Snow virou o rosto devagar. A penumbra deixava o quarto em tons suaves, e a luz fraca da rua desenhava linhas sobre o rosto de Sebastian. Ele parecia... tranquilo. Mais do que durante o dia, quando sempre carregava aquela expressão cansada de quem tenta fingir que está tudo bem. Agora, havia algo cru ali — sincero.
Snow sentiu o coração bater um pouco mais forte. Aquilo era idiota. Ele sabia. Mas mesmo assim… havia algo na forma como Sebastian o olhava, mesmo meio zonzo, que fazia tudo parecer inevitável.
"Você realmente fala umas coisas estranhas quando bebe", Snow sussurrou, com um meio sorriso.
Sebastian fechou os olhos, mas o canto da boca dele se ergueu, preguiçoso. "Talvez eu só fique corajoso quando bebo."
Snow ficou quieto. Corajoso… era uma palavra perigosa.
Ele se virou na cama, ficando de frente pra ele, o rosto a poucos centímetros de distância. Pôde sentir o cheiro de álcool misturado com o perfume leve que Sebastian sempre usava — uma mistura confusa e viciante.
Por um momento, nada mais existia. Só o som das respirações se encontrando, o calor compartilhado, e aquela tensão quase invisível — o tipo que não se cria do nada, mas que vem crescendo devagar, escondida entre risadas e olhares rápidos.

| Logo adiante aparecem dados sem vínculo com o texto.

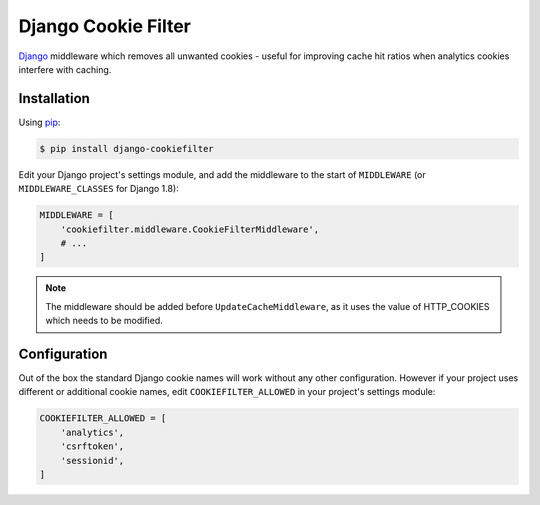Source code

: Django Cookie Filter
====================

Django_ middleware which removes all unwanted cookies - useful for improving cache hit ratios when
analytics cookies interfere with caching.

.. _Django: https://www.djangoproject.com/

Installation
------------

Using pip_:

.. _pip: https://pip.pypa.io/

.. code-block:: console

    $ pip install django-cookiefilter

Edit your Django project's settings module, and add the middleware to the start of  ``MIDDLEWARE``
(or ``MIDDLEWARE_CLASSES`` for Django 1.8):

.. code-block:: python

    MIDDLEWARE = [
        'cookiefilter.middleware.CookieFilterMiddleware',
        # ...
    ]

.. note::

    The middleware should be added before ``UpdateCacheMiddleware``, as it uses the value of
    HTTP_COOKIES which needs to be modified.

Configuration
-------------

Out of the box the standard Django cookie names will work without any other configuration. However
if your project uses different or additional cookie names, edit ``COOKIEFILTER_ALLOWED`` in your
project's settings module:

.. code-block:: python

    COOKIEFILTER_ALLOWED = [
        'analytics',
        'csrftoken',
        'sessionid',
    ]
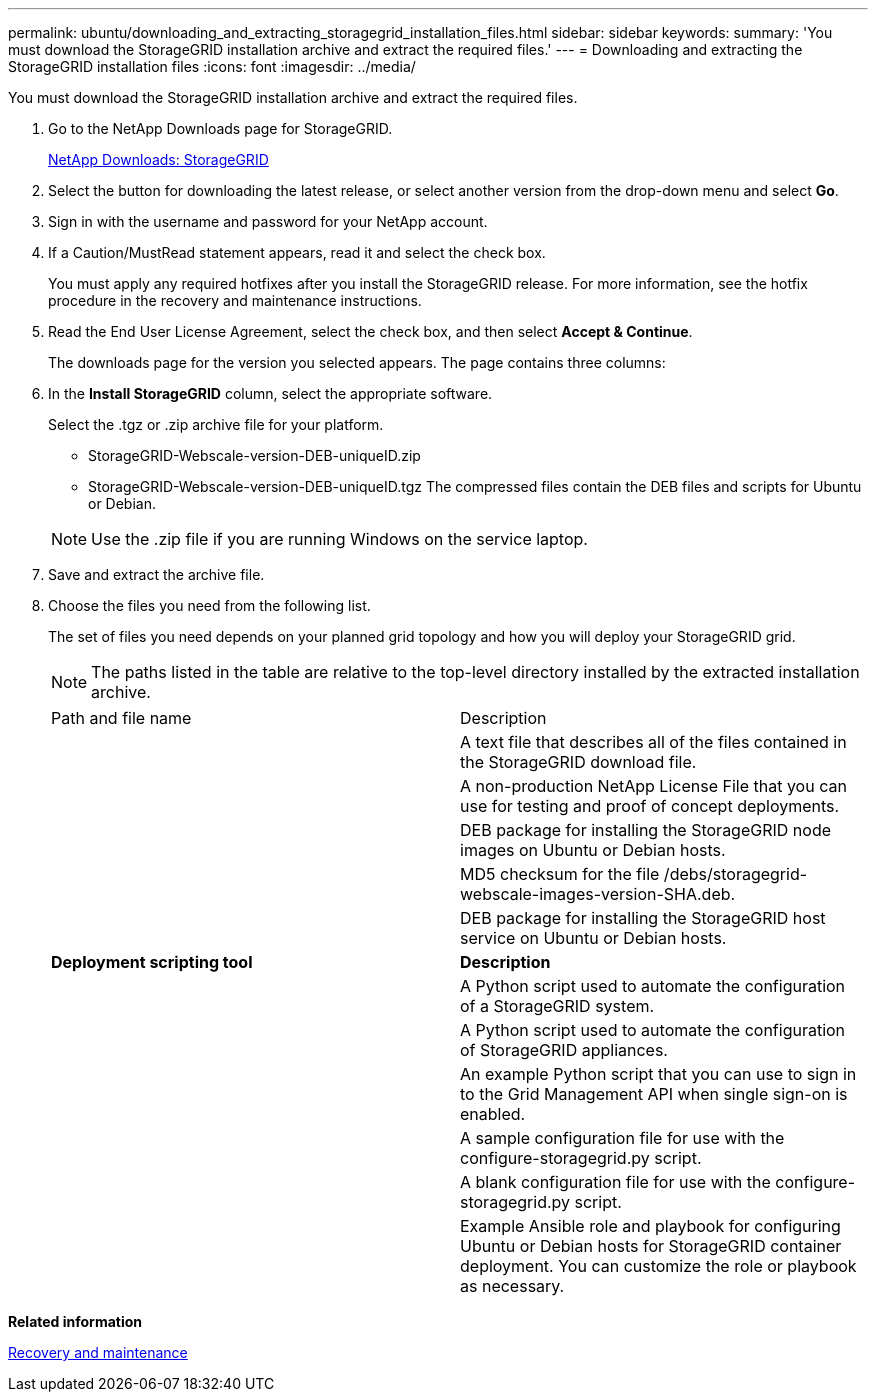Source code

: ---
permalink: ubuntu/downloading_and_extracting_storagegrid_installation_files.html
sidebar: sidebar
keywords: 
summary: 'You must download the StorageGRID installation archive and extract the required files.'
---
= Downloading and extracting the StorageGRID installation files
:icons: font
:imagesdir: ../media/

[.lead]
You must download the StorageGRID installation archive and extract the required files.

. Go to the NetApp Downloads page for StorageGRID.
+
https://mysupport.netapp.com/site/products/all/details/storagegrid/downloads-tab[NetApp Downloads: StorageGRID]

. Select the button for downloading the latest release, or select another version from the drop-down menu and select *Go*.
. Sign in with the username and password for your NetApp account.
. If a Caution/MustRead statement appears, read it and select the check box.
+
You must apply any required hotfixes after you install the StorageGRID release. For more information, see the hotfix procedure in the recovery and maintenance instructions.

. Read the End User License Agreement, select the check box, and then select *Accept & Continue*.
+
The downloads page for the version you selected appears. The page contains three columns:

. In the *Install StorageGRID* column, select the appropriate software.
+
Select the .tgz or .zip archive file for your platform.

 ** StorageGRID-Webscale-version-DEB-uniqueID.zip
 ** StorageGRID-Webscale-version-DEB-uniqueID.tgz
The compressed files contain the DEB files and scripts for Ubuntu or Debian.

+
NOTE: Use the .zip file if you are running Windows on the service laptop.

. Save and extract the archive file.
. Choose the files you need from the following list.
+
The set of files you need depends on your planned grid topology and how you will deploy your StorageGRID grid.
+
NOTE: The paths listed in the table are relative to the top-level directory installed by the extracted installation archive.
+
|===
| Path and file name| Description
a|
./debs/README
a|
A text file that describes all of the files contained in the StorageGRID download file.
a|
./debs/NLF000000.txt
a|
A non-production NetApp License File that you can use for testing and proof of concept deployments.
a|
./debs/storagegrid-webscale-images-version-SHA.deb
a|
DEB package for installing the StorageGRID node images on Ubuntu or Debian hosts.
a|
./debs/storagegrid-webscale-images-version-SHA.deb.md5
a|
MD5 checksum for the file /debs/storagegrid-webscale-images-version-SHA.deb.
a|
./debs/storagegrid-webscale-service-version-SHA.deb
a|
DEB package for installing the StorageGRID host service on Ubuntu or Debian hosts.
a|
*Deployment scripting tool*
a|
*Description*
a|
./debs/configure-storagegrid.py
a|
A Python script used to automate the configuration of a StorageGRID system.
a|
./debs/configure-sga.py
a|
A Python script used to automate the configuration of StorageGRID appliances.
a|
./debs/storagegrid-ssoauth.py
a|
An example Python script that you can use to sign in to the Grid Management API when single sign-on is enabled.
a|
./debs/configure-storagegrid.sample.json
a|
A sample configuration file for use with the configure-storagegrid.py script.
a|
./debs/configure-storagegrid.blank.json
a|
A blank configuration file for use with the configure-storagegrid.py script.
a|
./debs/extras/ansible
a|
Example Ansible role and playbook for configuring Ubuntu or Debian hosts for StorageGRID container deployment. You can customize the role or playbook as necessary.
|===

*Related information*

http://docs.netapp.com/sgws-115/topic/com.netapp.doc.sg-maint/home.html[Recovery and maintenance]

"Sebastian..." ele chamou, quase num sussurro.
"Hm?"
Snow hesitou. Podia dizer qualquer coisa. Podia rir, podia empurrá-lo e acabar com aquilo. Mas as palavras simplesmente não vinham. Então ele fez o que parecia mais fácil — deixou o corpo decidir por ele.

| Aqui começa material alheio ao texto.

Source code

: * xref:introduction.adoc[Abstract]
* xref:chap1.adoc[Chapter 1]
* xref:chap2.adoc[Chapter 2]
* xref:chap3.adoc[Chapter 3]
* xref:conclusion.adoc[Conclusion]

Encostou a testa na de Sebastian. Sentiu a pele quente, o leve tremor de quem está à beira do sono e, ainda assim, percebe tudo.
Sebastian abriu os olhos, e por um segundo, o tempo parou.
"Se isso for um sonho..." — ele murmurou, com a voz rouca — "não me acorda, tá?"
Snow sorriu, pequeno, antes de fechar os olhos também.
"Nem se eu quisesse."
E ali, no silêncio que agora era quase um abraço, eles ficaram — dois corações batendo no mesmo ritmo, tentando se convencer de que, mesmo que fosse passageiro, valia a pena sentir.